Curioso em tudo isto é o papel dos agentes políticos dentro desta tensão. A sua decisão de escolherem artistas que o público não gosta tem um resultado paradoxal. Transforma uma diferença de percepção do que é ou deve ser a arte num diferendo em que, como no caso de A Linha do Mar, o antagonismo ultrapassa em muito um mero desacordo. Basta ler muitos dos comentários para perceber o grau de rancor e ressentimento que envolve a apreciação do trabalho do escultor. A presença do político gera uma explosão.
Todavia, esta explosão, gerada pela presença do elemento político, tem uma função iluminadora e isso é o outro lado do paradoxo. O público incapaz de perceber a obra de arte é posto perante o facto desta obra. Ela está ali e está iluminada pela polémica. Vai ser obrigado a olhar para ela e começar a vê-la. Ela saiu do espaço da indiferença sombria para uma clareira de onde o olhar não se pode desviar. Sem dar por isso, o público é invadido pela obra e esta começa a trabalhá-lo, a educar-lhe o olhar através do hábito da presença.

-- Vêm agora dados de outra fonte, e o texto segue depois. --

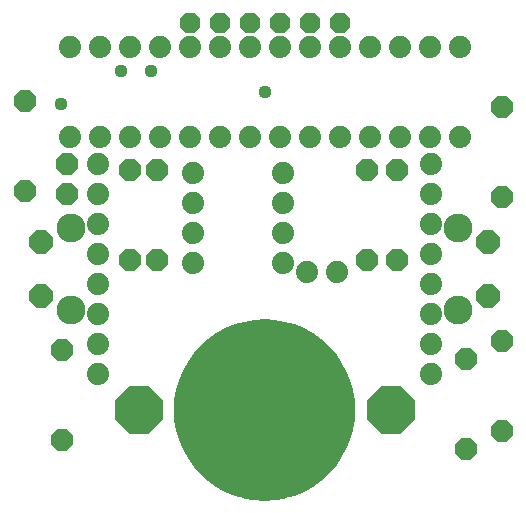
<source format=gbr>
G04 EAGLE Gerber RS-274X export*
G75*
%MOMM*%
%FSLAX34Y34*%
%LPD*%
%INSoldermask Top*%
%IPPOS*%
%AMOC8*
5,1,8,0,0,1.08239X$1,22.5*%
G01*
%ADD10P,4.343848X8X202.500000*%
%ADD11C,10.363200*%
%ADD12C,1.879600*%
%ADD13P,2.144431X8X112.500000*%
%ADD14C,2.451100*%
%ADD15P,2.144431X8X292.500000*%
%ADD16P,2.034460X8X112.500000*%
%ADD17P,2.034460X8X292.500000*%
%ADD18P,1.869504X8X292.500000*%
%ADD19C,1.109600*%

G36*
X8567Y-195734D02*
X8567Y-195734D01*
X8597Y-195727D01*
X8638Y-195726D01*
X17062Y-194295D01*
X17091Y-194284D01*
X17132Y-194279D01*
X25343Y-191913D01*
X25371Y-191900D01*
X25410Y-191890D01*
X33305Y-188620D01*
X33331Y-188603D01*
X33369Y-188589D01*
X40848Y-184456D01*
X40872Y-184436D01*
X40908Y-184418D01*
X47877Y-179473D01*
X47899Y-179451D01*
X47933Y-179429D01*
X54304Y-173734D01*
X54323Y-173710D01*
X54354Y-173684D01*
X60049Y-167313D01*
X60065Y-167286D01*
X60093Y-167257D01*
X65038Y-160288D01*
X65051Y-160260D01*
X65076Y-160228D01*
X69209Y-152749D01*
X69219Y-152719D01*
X69240Y-152685D01*
X72510Y-144790D01*
X72516Y-144760D01*
X72533Y-144723D01*
X74899Y-136512D01*
X74902Y-136481D01*
X74915Y-136442D01*
X76346Y-128018D01*
X76346Y-127987D01*
X76354Y-127947D01*
X76833Y-119416D01*
X76830Y-119385D01*
X76833Y-119344D01*
X76354Y-110813D01*
X76347Y-110783D01*
X76346Y-110742D01*
X74915Y-102318D01*
X74904Y-102289D01*
X74899Y-102248D01*
X72533Y-94037D01*
X72520Y-94009D01*
X72510Y-93970D01*
X69240Y-86075D01*
X69223Y-86049D01*
X69209Y-86011D01*
X65076Y-78532D01*
X65056Y-78508D01*
X65038Y-78472D01*
X60093Y-71503D01*
X60071Y-71481D01*
X60049Y-71447D01*
X54354Y-65076D01*
X54330Y-65057D01*
X54304Y-65026D01*
X47933Y-59332D01*
X47906Y-59315D01*
X47877Y-59287D01*
X40908Y-54342D01*
X40880Y-54329D01*
X40848Y-54305D01*
X33369Y-50171D01*
X33339Y-50161D01*
X33305Y-50140D01*
X25410Y-46870D01*
X25380Y-46864D01*
X25343Y-46847D01*
X17132Y-44481D01*
X17101Y-44478D01*
X17062Y-44465D01*
X8638Y-43034D01*
X8607Y-43034D01*
X8567Y-43026D01*
X36Y-42547D01*
X5Y-42551D01*
X-36Y-42547D01*
X-8567Y-43026D01*
X-8597Y-43033D01*
X-8638Y-43034D01*
X-17062Y-44465D01*
X-17091Y-44476D01*
X-17132Y-44481D01*
X-25343Y-46847D01*
X-25371Y-46860D01*
X-25410Y-46870D01*
X-33305Y-50140D01*
X-33331Y-50157D01*
X-33369Y-50171D01*
X-40848Y-54305D01*
X-40872Y-54324D01*
X-40908Y-54342D01*
X-47877Y-59287D01*
X-47899Y-59309D01*
X-47933Y-59332D01*
X-54304Y-65026D01*
X-54323Y-65050D01*
X-54354Y-65076D01*
X-60049Y-71447D01*
X-60065Y-71474D01*
X-60093Y-71503D01*
X-65038Y-78472D01*
X-65051Y-78500D01*
X-65076Y-78532D01*
X-69209Y-86011D01*
X-69219Y-86041D01*
X-69240Y-86075D01*
X-72510Y-93970D01*
X-72516Y-94000D01*
X-72533Y-94037D01*
X-74899Y-102248D01*
X-74902Y-102279D01*
X-74915Y-102318D01*
X-76346Y-110742D01*
X-76346Y-110773D01*
X-76354Y-110813D01*
X-76833Y-119344D01*
X-76830Y-119375D01*
X-76833Y-119416D01*
X-76354Y-127947D01*
X-76347Y-127977D01*
X-76346Y-128018D01*
X-74915Y-136442D01*
X-74904Y-136471D01*
X-74899Y-136512D01*
X-72533Y-144723D01*
X-72520Y-144751D01*
X-72510Y-144790D01*
X-69240Y-152685D01*
X-69223Y-152711D01*
X-69209Y-152749D01*
X-65076Y-160228D01*
X-65056Y-160252D01*
X-65038Y-160288D01*
X-60093Y-167257D01*
X-60071Y-167279D01*
X-60049Y-167313D01*
X-54354Y-173684D01*
X-54330Y-173703D01*
X-54304Y-173734D01*
X-47933Y-179429D01*
X-47906Y-179445D01*
X-47877Y-179473D01*
X-40908Y-184418D01*
X-40880Y-184431D01*
X-40848Y-184456D01*
X-33369Y-188589D01*
X-33339Y-188599D01*
X-33305Y-188620D01*
X-25410Y-191890D01*
X-25380Y-191896D01*
X-25343Y-191913D01*
X-17132Y-194279D01*
X-17101Y-194282D01*
X-17096Y-194284D01*
X-17062Y-194295D01*
X-8638Y-195726D01*
X-8607Y-195726D01*
X-8567Y-195734D01*
X-36Y-196213D01*
X-5Y-196210D01*
X36Y-196213D01*
X8567Y-195734D01*
G37*
D10*
X106680Y-119380D03*
X-106680Y-119380D03*
D11*
X0Y-119380D03*
D12*
X-141000Y-88900D03*
X-141000Y-63500D03*
X-141000Y-38100D03*
X-141000Y-12700D03*
X-141000Y12700D03*
X-141000Y38100D03*
X-141000Y63500D03*
X-141000Y88900D03*
X141000Y88900D03*
X141000Y63500D03*
X141000Y38100D03*
X141000Y12700D03*
X141000Y-12700D03*
X141000Y-38100D03*
X141000Y-63500D03*
X141000Y-88900D03*
X35560Y-2540D03*
X60960Y-2540D03*
X-165100Y111760D03*
X-139700Y111760D03*
X-114300Y111760D03*
X-88900Y111760D03*
X-63500Y111760D03*
X-38100Y111760D03*
X-12700Y111760D03*
X12700Y111760D03*
X38100Y111760D03*
X63500Y111760D03*
X88900Y111760D03*
X114300Y111760D03*
X139700Y111760D03*
X165100Y111760D03*
X165100Y187960D03*
X139700Y187960D03*
X114300Y187960D03*
X88900Y187960D03*
X63500Y187960D03*
X38100Y187960D03*
X12700Y187960D03*
X-12700Y187960D03*
X-38100Y187960D03*
X-63500Y187960D03*
X-88900Y187960D03*
X-114300Y187960D03*
X-139700Y187960D03*
X-165100Y187960D03*
D13*
X188976Y-22606D03*
X188976Y22606D03*
D14*
X164084Y-35052D03*
X164084Y35052D03*
D15*
X-188976Y22606D03*
X-188976Y-22606D03*
D14*
X-164084Y35052D03*
X-164084Y-35052D03*
D16*
X-203200Y66040D03*
X-203200Y142240D03*
D12*
X15240Y5080D03*
X15240Y30480D03*
X-60960Y30480D03*
X-60960Y5080D03*
X15240Y55880D03*
X15240Y81280D03*
X-60960Y55880D03*
X-60960Y81280D03*
D16*
X-171232Y-144780D03*
X-171232Y-68580D03*
D17*
X86360Y83820D03*
X86360Y7620D03*
D16*
X170180Y-152400D03*
X170180Y-76200D03*
D17*
X111760Y83820D03*
X111760Y7620D03*
X-91440Y83820D03*
X-91440Y7620D03*
X-114300Y83820D03*
X-114300Y7620D03*
X200660Y137160D03*
X200660Y60960D03*
D16*
X200660Y-137160D03*
X200660Y-60960D03*
D18*
X63500Y208280D03*
X38100Y208280D03*
X12700Y208280D03*
X-12700Y208280D03*
X-38100Y208280D03*
X-63500Y208280D03*
D16*
X-167640Y63500D03*
X-167640Y88900D03*
D19*
X-172720Y139700D03*
X-96520Y167640D03*
X-121920Y167640D03*
X0Y149860D03*
M02*

</source>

A imaginação, de forma secreta, estabelece relações inesperadas, o que era negativo e tenebroso transforma-se lentamente no seu contrário. A coisa conceptual gerada na mente do artista torna-se também numa coisa conceptual na mente do espectador. Sentidos começam a nascer, linhas hermenêuticas abrem uma brecha no sentimento estético e começam a iluminá-lo. E isto será o que se pode esperar de uma obra de arte.